Extracted records.
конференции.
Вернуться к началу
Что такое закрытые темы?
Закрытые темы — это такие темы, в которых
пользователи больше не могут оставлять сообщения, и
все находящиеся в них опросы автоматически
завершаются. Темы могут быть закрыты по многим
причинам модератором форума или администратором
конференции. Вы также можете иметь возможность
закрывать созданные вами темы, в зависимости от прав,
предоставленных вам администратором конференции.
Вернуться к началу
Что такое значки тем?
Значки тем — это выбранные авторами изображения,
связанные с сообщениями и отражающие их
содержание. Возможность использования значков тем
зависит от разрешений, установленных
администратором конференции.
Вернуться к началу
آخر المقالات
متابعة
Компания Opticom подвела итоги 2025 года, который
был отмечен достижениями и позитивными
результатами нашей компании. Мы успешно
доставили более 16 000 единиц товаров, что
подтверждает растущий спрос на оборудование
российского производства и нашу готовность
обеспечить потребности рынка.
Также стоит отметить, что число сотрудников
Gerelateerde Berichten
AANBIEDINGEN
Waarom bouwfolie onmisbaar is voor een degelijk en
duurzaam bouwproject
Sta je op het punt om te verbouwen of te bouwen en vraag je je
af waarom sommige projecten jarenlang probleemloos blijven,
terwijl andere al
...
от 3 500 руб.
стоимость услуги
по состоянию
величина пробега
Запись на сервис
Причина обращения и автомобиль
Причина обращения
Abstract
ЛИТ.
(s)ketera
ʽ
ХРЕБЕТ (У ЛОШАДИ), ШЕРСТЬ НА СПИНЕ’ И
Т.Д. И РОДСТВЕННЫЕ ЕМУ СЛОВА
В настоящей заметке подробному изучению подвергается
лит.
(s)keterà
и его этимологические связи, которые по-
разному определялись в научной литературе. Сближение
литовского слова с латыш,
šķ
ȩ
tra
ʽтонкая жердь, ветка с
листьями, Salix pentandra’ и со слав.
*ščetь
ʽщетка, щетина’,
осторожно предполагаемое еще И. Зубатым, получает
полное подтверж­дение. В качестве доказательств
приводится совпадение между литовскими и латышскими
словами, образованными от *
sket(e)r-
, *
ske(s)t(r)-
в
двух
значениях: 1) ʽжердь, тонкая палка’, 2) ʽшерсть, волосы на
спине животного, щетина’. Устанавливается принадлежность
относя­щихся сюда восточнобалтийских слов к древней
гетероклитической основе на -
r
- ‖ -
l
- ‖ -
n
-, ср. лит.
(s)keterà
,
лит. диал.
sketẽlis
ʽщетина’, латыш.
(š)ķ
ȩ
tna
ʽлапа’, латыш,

YOUR GOAL. The data above should be copied exactly, with no line omitted.

EXERCISE RESPONSE.
конференции.
Вернуться к началу
Что такое закрытые темы?
Закрытые темы — это такие темы, в которых
пользователи больше не могут оставлять сообщения, и
все находящиеся в них опросы автоматически
завершаются. Темы могут быть закрыты по многим
причинам модератором форума или администратором
конференции. Вы также можете иметь возможность
закрывать созданные вами темы, в зависимости от прав,
предоставленных вам администратором конференции.
Вернуться к началу
Что такое значки тем?
Значки тем — это выбранные авторами изображения,
связанные с сообщениями и отражающие их
содержание. Возможность использования значков тем
зависит от разрешений, установленных
администратором конференции.
Вернуться к началу
آخر المقالات
متابعة
Компания Opticom подвела итоги 2025 года, который
был отмечен достижениями и позитивными
результатами нашей компании. Мы успешно
доставили более 16 000 единиц товаров, что
подтверждает растущий спрос на оборудование
российского производства и нашу готовность
обеспечить потребности рынка.
Также стоит отметить, что число сотрудников
Gerelateerde Berichten
AANBIEDINGEN
Waarom bouwfolie onmisbaar is voor een degelijk en
duurzaam bouwproject
Sta je op het punt om te verbouwen of te bouwen en vraag je je
af waarom sommige projecten jarenlang probleemloos blijven,
terwijl andere al
...
от 3 500 руб.
стоимость услуги
по состоянию
величина пробега
Запись на сервис
Причина обращения и автомобиль
Причина обращения
Abstract
ЛИТ.
(s)ketera
ʽ
ХРЕБЕТ (У ЛОШАДИ), ШЕРСТЬ НА СПИНЕ’ И
Т.Д. И РОДСТВЕННЫЕ ЕМУ СЛОВА
В настоящей заметке подробному изучению подвергается
лит.
(s)keterà
и его этимологические связи, которые по-
разному определялись в научной литературе. Сближение
литовского слова с латыш,
šķ
ȩ
tra
ʽтонкая жердь, ветка с
листьями, Salix pentandra’ и со слав.
*ščetь
ʽщетка, щетина’,
осторожно предполагаемое еще И. Зубатым, получает
полное подтверж­дение. В качестве доказательств
приводится совпадение между литовскими и латышскими
словами, образованными от *
sket(e)r-
, *
ske(s)t(r)-
в
двух
значениях: 1) ʽжердь, тонкая палка’, 2) ʽшерсть, волосы на
спине животного, щетина’. Устанавливается принадлежность
относя­щихся сюда восточнобалтийских слов к древней
гетероклитической основе на -
r
- ‖ -
l
- ‖ -
n
-, ср. лит.
(s)keterà
,
лит. диал.
sketẽlis
ʽщетина’, латыш.
(š)ķ
ȩ
tna
ʽлапа’, латыш,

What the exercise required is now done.